Candles, champagne, music, and maybe a friend.
Custom-made joinery, plus very detailed space planning, was the key to transforming this tiny 80's suburban ensuite from depressing to uplifting. Bench, cupboard and towel-rail space have provided the usability considerably. No changes were made to the dimensions of the room but it now feels so much larger.
This bathroom, in a apartment in Battery Point, now consumes approximately one-third of the space of the previous seperate laundry and bathroom. While maintaining full facilities the new arrangement allows a generous adjacent bedroom (the previous layout did not allow room for a Queen size bed).

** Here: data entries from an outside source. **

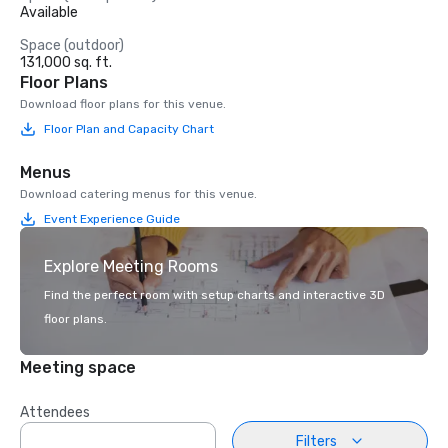
Available
Space (outdoor)
131,000 sq. ft.
Floor Plans
Download floor plans for this venue.
Floor Plan and Capacity Chart
Menus
Download catering menus for this venue.
Event Experience Guide
Explore Meeting Rooms
Find the perfect room with setup charts and interactive 3D
floor plans.
Meeting space
Attendees
Filters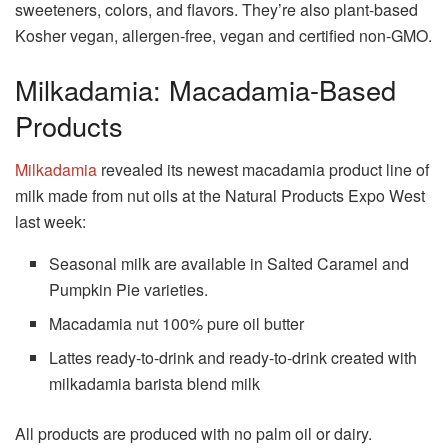
sweeteners, colors, and flavors.
They’re also plant-based
Kosher vegan, allergen-free, vegan and certified non-GMO.
Milkadamia: Macadamia-Based
Products
Milkadamia
revealed its newest macadamia product line of
milk made from nut oils at the Natural Products Expo West
last week:
Seasonal milk are available in Salted Caramel and
Pumpkin Pie varieties.
Macadamia nut 100% pure oil butter
Lattes ready-to-drink and ready-to-drink created with
milkadamia barista blend milk
All products are produced with no palm oil or dairy.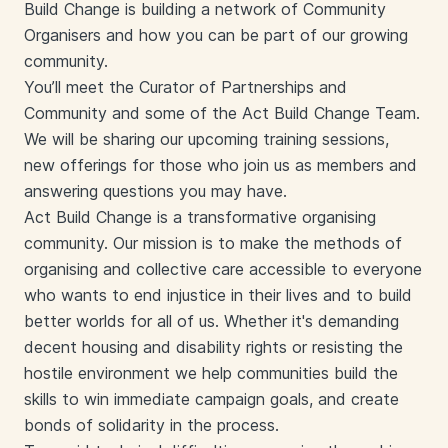
Build Change is building a network of Community
Organisers and how you can be part of our growing
community.
You’ll meet the Curator of Partnerships and
Community and some of the Act Build Change Team.
We will be sharing our upcoming training sessions,
new offerings for those who join us as members and
answering questions you may have.
Act Build Change is a transformative organising
community. Our mission is to make the methods of
organising and collective care accessible to everyone
who wants to end injustice in their lives and to build
better worlds for all of us. Whether it's demanding
decent housing and disability rights or resisting the
hostile environment we help communities build the
skills to win immediate campaign goals, and create
bonds of solidarity in the process.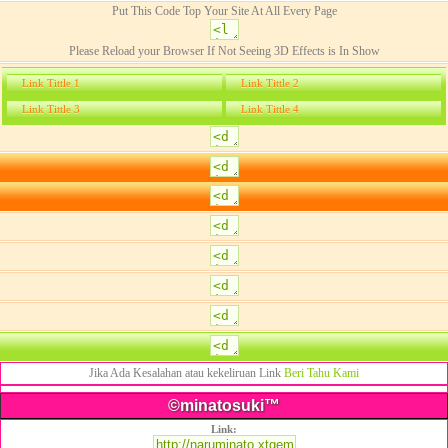
Put This Code Top Your Site At All Every Page
Please Reload your Browser If Not Seeing 3D Effects is In Show
Link Tittle 1
Link Tittle 2
Link Tittle 3
Link Tittle 4
Jika Ada Kesalahan atau kekeliruan Link
Beri Tahu Kami
©minatosuki™
Link: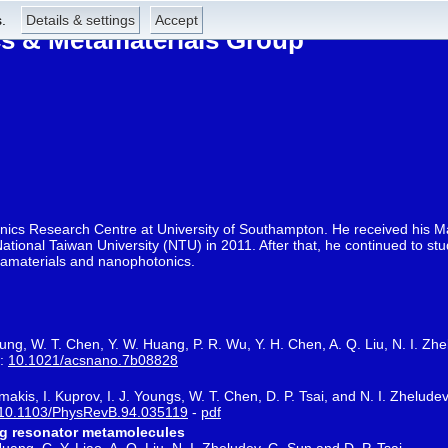
.
Details & settings
Accept
 & Metamaterials Group
onics Research Centre at University of Southampton. He received his M
ational Taiwan University (NTU) in 2011. After that, he continued to s
etamaterials and nanophotonics.
hung, W. T. Chen, Y. W. Huang, P. R. Wu, Y. H. Chen, A. Q. Liu, N. I. Zhe
i:
10.1021/acsnano.7b08828
akis, I. Kuprov, I. J. Youngs, W. T. Chen, D. P. Tsai, and N. I. Zhelude
10.1103/PhysRevB.94.035119
-
pdf
ing resonator metamolecules
uang, C. Y. Liao, A. Q. Liu, N. I. Zheludev, G. Sun and D. P. Tsai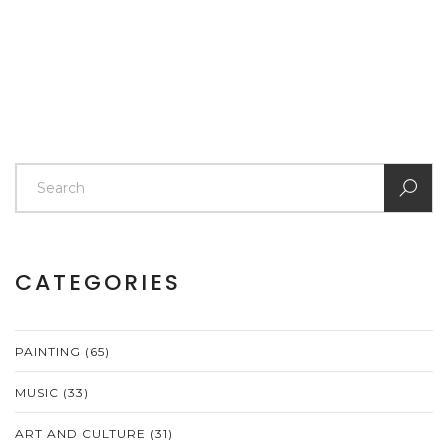
CATEGORIES
PAINTING
(65)
MUSIC
(33)
ART AND CULTURE
(31)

This bathroom needed investment to make it waterproof and structurally sound. While doing this the opportunity was taken to rearrange the placement of fittings and build a false wall to hide storage cupboards. The marble mosaic tiles on the floor and huge ceiling cornices relate to the original age of the home. The Alessi toilet and basin were selected for their stunning looks and timeless design.
Airy and light
The original bathroom in this home was small and had serious issues with moisture primarily relating to lack of ventilation. It also had no storage and was poorly laid out. The lack of ventilation was addressed by replacing the fixed glass block window with an openable window and installing a powerful exhaust fan. The layout of the new fixtures and joinery was totally altered so as to provide storage and a practical bathroom for a family of three. Despite no physical changes to the size of the room the new bathroom appears much larger, lighter and airier.
There was no room internally for a bath in this apartment, but fortunately there was a private 'sun deck' on the top floor. This space was originally barren and uninviting, but with the addition of an outdoor bath and lots of succulent plants it has been transformed into a beautifully blissful bathing environment.
This small bathroom, on the third floor of an apartment building, has sweeping views through its clear glass windows. The original tired venetian blinds were removed allowing the view to be seen and to increase the feeling of space within the bathroom. The budget did not allow for changes to the sanitary and tapware, but painting the walls charcoal, using the clients existing 60s green Kartel mirror and placing a row of Sanseveiria plants in pots along the windowsill have freshened up this bathroom significantly.
The public access toilets at Petaluma's Bridgewater Mill Restaurant had been well maintained since being installed around twenty years ago, however their image did not reflect the well known, much awarded restaurant they served. For a modest outlay the dated small basins were replaced with large contemporary items with stylish mixer taps that provided some bench space for fresh flowers and users personal items. The plain wall mirrors were replaced with large framed versions and the cubicle partitions and entry doors were refinished in a deep charcoal colour. The result was toilets that have a sense of glamour and drama.
Simple changes but maximum effect
This bathroom had been built as part of an extension on an old maisonette. Its grey-white walls and single light globe left it with a cold and unfinished look. The simple introduction of blue paint to match the feature tiles and some halogen spotlights gave this room a much richer feel.
Simple and dramatic
Another bathroom on a very limited budget. The removal of the appalling home-made painted timber shelves, old vanity cabinet, beige plastic towel rails, the wall mounted fluorescent light fitting and dark shower curtain all helped. These items were all replaced with a range of chrome fittings that contrast with the change of wall colour. The original walls were a dirty cream that made everything in the bathroom look dirty. The new darker paint had the effect of making all of the existing white tiles look unbelievably clean and bright.